Tuesday, February 12, 2008

Psycho

Psycho; thriller, USA, 1960; D: Alfred Hitchcock, S: Vera Miles, Anthony Perkins, Janet Leigh, John Gavin, Martin Balsam, John McIntire, Simon Oakland, Vaughn Taylor




Pheonix, Arizona. Bank employee Marion steals 40,000 $ intended as a payment for a real estate deal and runs away with her car to a distant motel run by a sensitive lad, Norman Bates, who lives in the nearby house with his mother. But that evening, while she was taking a shower, Marion was stabbed to death. Other guests come to investigate the event: detective Arbogast gets also stabbed to death, but Marion's sister Lili and Sam discover that Norman's mother is actually dead and that Norman has a split personality, killing women because he imagines that his mother is jealous at them. Norman gets arrested.

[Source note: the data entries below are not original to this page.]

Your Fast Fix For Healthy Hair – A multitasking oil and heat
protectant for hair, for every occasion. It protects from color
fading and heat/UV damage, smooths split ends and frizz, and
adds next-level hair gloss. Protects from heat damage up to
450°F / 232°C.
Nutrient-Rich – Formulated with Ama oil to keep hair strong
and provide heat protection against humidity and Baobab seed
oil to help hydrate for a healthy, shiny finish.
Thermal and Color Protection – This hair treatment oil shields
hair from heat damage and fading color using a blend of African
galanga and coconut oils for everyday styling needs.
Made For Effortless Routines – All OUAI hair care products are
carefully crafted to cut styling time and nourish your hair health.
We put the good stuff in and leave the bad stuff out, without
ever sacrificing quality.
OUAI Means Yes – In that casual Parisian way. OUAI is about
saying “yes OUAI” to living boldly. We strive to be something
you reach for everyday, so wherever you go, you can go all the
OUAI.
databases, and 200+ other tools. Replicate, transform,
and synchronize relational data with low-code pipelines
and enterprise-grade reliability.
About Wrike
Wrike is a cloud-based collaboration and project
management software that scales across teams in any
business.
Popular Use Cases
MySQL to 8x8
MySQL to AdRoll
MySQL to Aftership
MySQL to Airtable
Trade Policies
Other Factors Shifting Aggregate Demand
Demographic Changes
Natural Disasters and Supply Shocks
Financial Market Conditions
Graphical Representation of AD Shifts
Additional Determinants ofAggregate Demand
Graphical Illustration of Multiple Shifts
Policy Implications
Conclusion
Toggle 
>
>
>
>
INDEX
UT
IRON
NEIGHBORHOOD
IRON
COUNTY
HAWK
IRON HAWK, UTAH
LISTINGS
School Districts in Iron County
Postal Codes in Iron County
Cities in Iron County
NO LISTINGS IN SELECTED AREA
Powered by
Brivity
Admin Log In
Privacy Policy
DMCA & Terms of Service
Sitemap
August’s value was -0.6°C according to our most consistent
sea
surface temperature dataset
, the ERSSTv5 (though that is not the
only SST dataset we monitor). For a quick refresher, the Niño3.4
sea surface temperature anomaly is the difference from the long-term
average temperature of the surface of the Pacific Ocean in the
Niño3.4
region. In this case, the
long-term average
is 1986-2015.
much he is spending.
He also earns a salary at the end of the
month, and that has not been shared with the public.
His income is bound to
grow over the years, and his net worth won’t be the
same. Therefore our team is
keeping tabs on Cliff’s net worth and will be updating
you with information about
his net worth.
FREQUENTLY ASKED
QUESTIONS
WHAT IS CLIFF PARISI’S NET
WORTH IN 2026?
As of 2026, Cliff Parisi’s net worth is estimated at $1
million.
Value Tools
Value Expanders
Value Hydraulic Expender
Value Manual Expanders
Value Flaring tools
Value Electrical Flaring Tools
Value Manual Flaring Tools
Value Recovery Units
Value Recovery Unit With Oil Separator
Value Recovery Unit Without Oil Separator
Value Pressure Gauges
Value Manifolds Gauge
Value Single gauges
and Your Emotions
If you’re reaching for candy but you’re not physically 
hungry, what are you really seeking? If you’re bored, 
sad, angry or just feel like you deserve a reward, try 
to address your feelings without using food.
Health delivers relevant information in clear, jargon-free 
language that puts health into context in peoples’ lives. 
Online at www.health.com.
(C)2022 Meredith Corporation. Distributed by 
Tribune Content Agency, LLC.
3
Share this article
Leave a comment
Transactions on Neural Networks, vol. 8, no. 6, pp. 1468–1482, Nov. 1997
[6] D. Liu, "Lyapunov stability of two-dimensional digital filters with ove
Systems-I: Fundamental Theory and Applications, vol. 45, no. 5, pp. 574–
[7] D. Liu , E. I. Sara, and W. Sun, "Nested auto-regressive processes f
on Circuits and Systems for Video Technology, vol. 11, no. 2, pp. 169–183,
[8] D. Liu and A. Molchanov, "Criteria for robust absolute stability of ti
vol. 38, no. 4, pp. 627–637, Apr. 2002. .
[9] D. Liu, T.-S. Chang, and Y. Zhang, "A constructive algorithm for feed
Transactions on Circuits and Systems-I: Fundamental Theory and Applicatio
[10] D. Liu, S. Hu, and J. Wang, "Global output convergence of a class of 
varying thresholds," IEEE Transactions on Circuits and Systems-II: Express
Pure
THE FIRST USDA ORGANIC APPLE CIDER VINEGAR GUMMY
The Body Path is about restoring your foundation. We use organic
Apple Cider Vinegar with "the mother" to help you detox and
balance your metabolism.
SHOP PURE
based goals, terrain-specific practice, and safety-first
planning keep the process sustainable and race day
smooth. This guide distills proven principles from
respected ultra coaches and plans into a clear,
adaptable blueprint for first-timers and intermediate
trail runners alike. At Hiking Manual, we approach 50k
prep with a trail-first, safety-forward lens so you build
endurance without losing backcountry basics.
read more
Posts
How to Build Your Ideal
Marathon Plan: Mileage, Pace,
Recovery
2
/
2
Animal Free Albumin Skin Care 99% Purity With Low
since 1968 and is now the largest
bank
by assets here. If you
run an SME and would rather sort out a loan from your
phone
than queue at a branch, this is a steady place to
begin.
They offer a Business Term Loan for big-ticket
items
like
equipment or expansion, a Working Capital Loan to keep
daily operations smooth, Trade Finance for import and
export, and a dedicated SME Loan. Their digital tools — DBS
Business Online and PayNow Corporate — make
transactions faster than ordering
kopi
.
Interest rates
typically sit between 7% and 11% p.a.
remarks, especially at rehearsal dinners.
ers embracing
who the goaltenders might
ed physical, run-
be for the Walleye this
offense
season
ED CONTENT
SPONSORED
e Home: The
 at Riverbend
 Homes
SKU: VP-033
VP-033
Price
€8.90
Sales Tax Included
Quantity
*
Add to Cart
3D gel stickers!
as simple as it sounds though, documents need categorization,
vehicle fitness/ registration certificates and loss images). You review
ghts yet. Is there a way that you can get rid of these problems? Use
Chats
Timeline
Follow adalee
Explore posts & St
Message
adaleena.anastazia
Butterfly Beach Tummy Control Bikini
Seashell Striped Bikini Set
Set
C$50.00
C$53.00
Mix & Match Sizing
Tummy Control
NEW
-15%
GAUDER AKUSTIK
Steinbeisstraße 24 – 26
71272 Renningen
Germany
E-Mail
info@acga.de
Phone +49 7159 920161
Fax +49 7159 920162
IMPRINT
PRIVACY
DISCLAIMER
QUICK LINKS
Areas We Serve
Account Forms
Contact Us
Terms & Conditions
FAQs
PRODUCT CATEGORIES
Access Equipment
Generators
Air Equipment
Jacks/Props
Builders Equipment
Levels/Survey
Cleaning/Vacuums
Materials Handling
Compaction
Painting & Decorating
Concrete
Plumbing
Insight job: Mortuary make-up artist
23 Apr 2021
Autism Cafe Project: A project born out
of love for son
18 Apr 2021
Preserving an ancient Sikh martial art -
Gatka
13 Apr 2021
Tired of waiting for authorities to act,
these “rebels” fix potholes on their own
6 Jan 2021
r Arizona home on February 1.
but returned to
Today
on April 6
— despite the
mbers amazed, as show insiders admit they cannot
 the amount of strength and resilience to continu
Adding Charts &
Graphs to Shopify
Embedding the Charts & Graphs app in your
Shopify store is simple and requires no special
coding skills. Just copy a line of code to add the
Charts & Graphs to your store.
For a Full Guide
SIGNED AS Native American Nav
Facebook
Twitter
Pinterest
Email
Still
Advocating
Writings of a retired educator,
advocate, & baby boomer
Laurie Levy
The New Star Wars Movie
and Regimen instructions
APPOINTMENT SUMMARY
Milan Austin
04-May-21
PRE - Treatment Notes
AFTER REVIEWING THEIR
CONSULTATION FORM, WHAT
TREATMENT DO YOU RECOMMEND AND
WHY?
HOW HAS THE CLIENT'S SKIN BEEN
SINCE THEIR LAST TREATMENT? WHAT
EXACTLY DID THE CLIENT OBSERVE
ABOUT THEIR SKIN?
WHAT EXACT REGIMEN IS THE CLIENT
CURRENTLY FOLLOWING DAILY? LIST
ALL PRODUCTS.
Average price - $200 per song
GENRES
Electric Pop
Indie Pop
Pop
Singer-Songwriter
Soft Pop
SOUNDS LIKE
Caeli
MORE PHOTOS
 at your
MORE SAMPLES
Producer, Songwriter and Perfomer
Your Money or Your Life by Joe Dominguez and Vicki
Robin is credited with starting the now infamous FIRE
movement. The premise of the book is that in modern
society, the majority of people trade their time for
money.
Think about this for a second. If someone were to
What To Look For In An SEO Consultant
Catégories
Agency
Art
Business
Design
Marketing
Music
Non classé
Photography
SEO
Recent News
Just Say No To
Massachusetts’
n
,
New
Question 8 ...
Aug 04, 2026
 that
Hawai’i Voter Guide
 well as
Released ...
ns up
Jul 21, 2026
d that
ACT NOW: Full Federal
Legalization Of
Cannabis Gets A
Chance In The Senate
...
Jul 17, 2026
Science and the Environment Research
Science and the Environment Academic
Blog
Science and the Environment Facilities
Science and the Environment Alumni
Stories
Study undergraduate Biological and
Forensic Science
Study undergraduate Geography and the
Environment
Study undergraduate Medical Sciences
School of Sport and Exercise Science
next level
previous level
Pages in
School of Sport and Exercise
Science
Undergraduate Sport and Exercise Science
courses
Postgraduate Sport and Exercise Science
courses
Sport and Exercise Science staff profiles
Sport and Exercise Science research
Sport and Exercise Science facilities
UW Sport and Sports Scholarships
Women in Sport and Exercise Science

"The audience was not interested in the message of the film. The audience was not excited by brilliant acting. The audience was not enchanted by the the reputation of the novel. It was excited by pure film. That's why I'm proud of "Psycho" — because it's a film that belongs to us, the cineasts", perfectly summed it up the master of suspense in the interview with Truffaut in his book "Hitchcock". A magnificent masterpiece, "Psycho" is one of the most influential and hyped movies of Alfred Hitchcock's later career—here he leads even today interesting and sharp moments, whose basis lies in the deep profile of the killer and stimulates the viewers to think. Hitchcock and the screenwriter Joseph Stefano frighten a lot, but they never do that in a banal way—instead, they add humor, intelligent twists and finesse, while the ending is brilliantly focused and explains the psychology of the killer, so that everything has its why and because. The most famous scene, the one with the murder under the shower, is pure black poetry, whereas it also "erases" the fake main protagonist, Marion, and presents a new one, Norman Bates, which may be the only unbalanced transition of the story, yet is stylistically inventive and original. Some of the dialogue and acting are shaky, but the style, the inspiration at the end, and the bravura directing are so intense that they even change them towards their advantage, which make the film fresh even today. Slasher and exploitation films are a dime a dozen—but "Psycho" is one of the few ones that are worth a million in a jackpot. As trashy as its slasher copycats are, so much is this original classy.